** BEGIN Input for this task **
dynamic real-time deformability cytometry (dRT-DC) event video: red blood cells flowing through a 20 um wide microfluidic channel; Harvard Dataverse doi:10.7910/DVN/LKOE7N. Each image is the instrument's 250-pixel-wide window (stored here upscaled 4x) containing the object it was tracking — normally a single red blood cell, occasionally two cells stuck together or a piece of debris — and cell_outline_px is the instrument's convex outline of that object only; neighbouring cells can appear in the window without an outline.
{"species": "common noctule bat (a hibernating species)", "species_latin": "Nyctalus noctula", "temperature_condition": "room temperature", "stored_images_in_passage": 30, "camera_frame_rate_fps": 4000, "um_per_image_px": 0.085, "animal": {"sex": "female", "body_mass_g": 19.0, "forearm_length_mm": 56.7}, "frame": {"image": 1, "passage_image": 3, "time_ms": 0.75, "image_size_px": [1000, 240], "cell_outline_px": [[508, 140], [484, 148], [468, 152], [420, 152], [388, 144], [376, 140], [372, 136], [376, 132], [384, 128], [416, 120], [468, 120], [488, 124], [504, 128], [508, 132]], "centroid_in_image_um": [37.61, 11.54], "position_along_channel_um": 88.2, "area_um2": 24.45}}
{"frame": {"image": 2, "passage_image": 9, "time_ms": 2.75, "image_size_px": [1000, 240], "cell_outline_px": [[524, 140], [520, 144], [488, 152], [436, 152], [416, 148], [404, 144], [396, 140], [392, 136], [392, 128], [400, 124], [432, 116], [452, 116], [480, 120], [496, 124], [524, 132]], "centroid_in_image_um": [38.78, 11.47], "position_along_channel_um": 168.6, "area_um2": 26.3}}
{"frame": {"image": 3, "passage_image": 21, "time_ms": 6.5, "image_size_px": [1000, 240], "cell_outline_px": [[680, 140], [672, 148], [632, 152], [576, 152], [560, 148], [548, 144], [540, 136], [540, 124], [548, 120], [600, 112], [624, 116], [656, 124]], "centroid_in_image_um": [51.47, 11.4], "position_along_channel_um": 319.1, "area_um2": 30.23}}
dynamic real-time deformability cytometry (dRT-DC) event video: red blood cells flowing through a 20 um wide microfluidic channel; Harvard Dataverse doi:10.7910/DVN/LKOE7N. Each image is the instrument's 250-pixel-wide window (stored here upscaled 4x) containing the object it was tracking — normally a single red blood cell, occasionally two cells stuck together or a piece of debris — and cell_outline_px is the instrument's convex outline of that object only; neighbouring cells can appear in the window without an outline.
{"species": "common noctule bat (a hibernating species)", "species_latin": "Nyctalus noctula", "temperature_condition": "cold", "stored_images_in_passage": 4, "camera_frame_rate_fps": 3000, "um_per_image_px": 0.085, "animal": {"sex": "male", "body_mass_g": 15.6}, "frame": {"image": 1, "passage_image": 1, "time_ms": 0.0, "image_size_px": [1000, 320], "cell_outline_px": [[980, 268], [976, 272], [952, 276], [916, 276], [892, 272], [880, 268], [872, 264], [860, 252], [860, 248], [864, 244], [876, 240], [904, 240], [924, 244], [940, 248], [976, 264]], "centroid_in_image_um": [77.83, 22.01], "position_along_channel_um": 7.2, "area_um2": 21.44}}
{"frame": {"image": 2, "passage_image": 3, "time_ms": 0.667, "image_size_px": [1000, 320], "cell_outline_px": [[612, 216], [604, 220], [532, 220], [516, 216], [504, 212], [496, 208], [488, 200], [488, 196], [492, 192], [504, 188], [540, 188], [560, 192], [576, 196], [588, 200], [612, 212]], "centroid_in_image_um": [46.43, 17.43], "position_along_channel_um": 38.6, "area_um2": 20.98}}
** END Input for this task **
### To do
Write the entries again, exactly as they stand.

### Result of this exercise
dynamic real-time deformability cytometry (dRT-DC) event video: red blood cells flowing through a 20 um wide microfluidic channel; Harvard Dataverse doi:10.7910/DVN/LKOE7N. Each image is the instrument's 250-pixel-wide window (stored here upscaled 4x) containing the object it was tracking — normally a single red blood cell, occasionally two cells stuck together or a piece of debris — and cell_outline_px is the instrument's convex outline of that object only; neighbouring cells can appear in the window without an outline.
{"species": "common noctule bat (a hibernating species)", "species_latin": "Nyctalus noctula", "temperature_condition": "room temperature", "stored_images_in_passage": 30, "camera_frame_rate_fps": 4000, "um_per_image_px": 0.085, "animal": {"sex": "female", "body_mass_g": 19.0, "forearm_length_mm": 56.7}, "frame": {"image": 1, "passage_image": 3, "time_ms": 0.75, "image_size_px": [1000, 240], "cell_outline_px": [[508, 140], [484, 148], [468, 152], [420, 152], [388, 144], [376, 140], [372, 136], [376, 132], [384, 128], [416, 120], [468, 120], [488, 124], [504, 128], [508, 132]], "centroid_in_image_um": [37.61, 11.54], "position_along_channel_um": 88.2, "area_um2": 24.45}}
{"frame": {"image": 2, "passage_image": 9, "time_ms": 2.75, "image_size_px": [1000, 240], "cell_outline_px": [[524, 140], [520, 144], [488, 152], [436, 152], [416, 148], [404, 144], [396, 140], [392, 136], [392, 128], [400, 124], [432, 116], [452, 116], [480, 120], [496, 124], [524, 132]], "centroid_in_image_um": [38.78, 11.47], "position_along_channel_um": 168.6, "area_um2": 26.3}}
{"frame": {"image": 3, "passage_image": 21, "time_ms": 6.5, "image_size_px": [1000, 240], "cell_outline_px": [[680, 140], [672, 148], [632, 152], [576, 152], [560, 148], [548, 144], [540, 136], [540, 124], [548, 120], [600, 112], [624, 116], [656, 124]], "centroid_in_image_um": [51.47, 11.4], "position_along_channel_um": 319.1, "area_um2": 30.23}}
dynamic real-time deformability cytometry (dRT-DC) event video: red blood cells flowing through a 20 um wide microfluidic channel; Harvard Dataverse doi:10.7910/DVN/LKOE7N. Each image is the instrument's 250-pixel-wide window (stored here upscaled 4x) containing the object it was tracking — normally a single red blood cell, occasionally two cells stuck together or a piece of debris — and cell_outline_px is the instrument's convex outline of that object only; neighbouring cells can appear in the window without an outline.
{"species": "common noctule bat (a hibernating species)", "species_latin": "Nyctalus noctula", "temperature_condition": "cold", "stored_images_in_passage": 4, "camera_frame_rate_fps": 3000, "um_per_image_px": 0.085, "animal": {"sex": "male", "body_mass_g": 15.6}, "frame": {"image": 1, "passage_image": 1, "time_ms": 0.0, "image_size_px": [1000, 320], "cell_outline_px": [[980, 268], [976, 272], [952, 276], [916, 276], [892, 272], [880, 268], [872, 264], [860, 252], [860, 248], [864, 244], [876, 240], [904, 240], [924, 244], [940, 248], [976, 264]], "centroid_in_image_um": [77.83, 22.01], "position_along_channel_um": 7.2, "area_um2": 21.44}}
{"frame": {"image": 2, "passage_image": 3, "time_ms": 0.667, "image_size_px": [1000, 320], "cell_outline_px": [[612, 216], [604, 220], [532, 220], [516, 216], [504, 212], [496, 208], [488, 200], [488, 196], [492, 192], [504, 188], [540, 188], [560, 192], [576, 196], [588, 200], [612, 212]], "centroid_in_image_um": [46.43, 17.43], "position_along_channel_um": 38.6, "area_um2": 20.98}}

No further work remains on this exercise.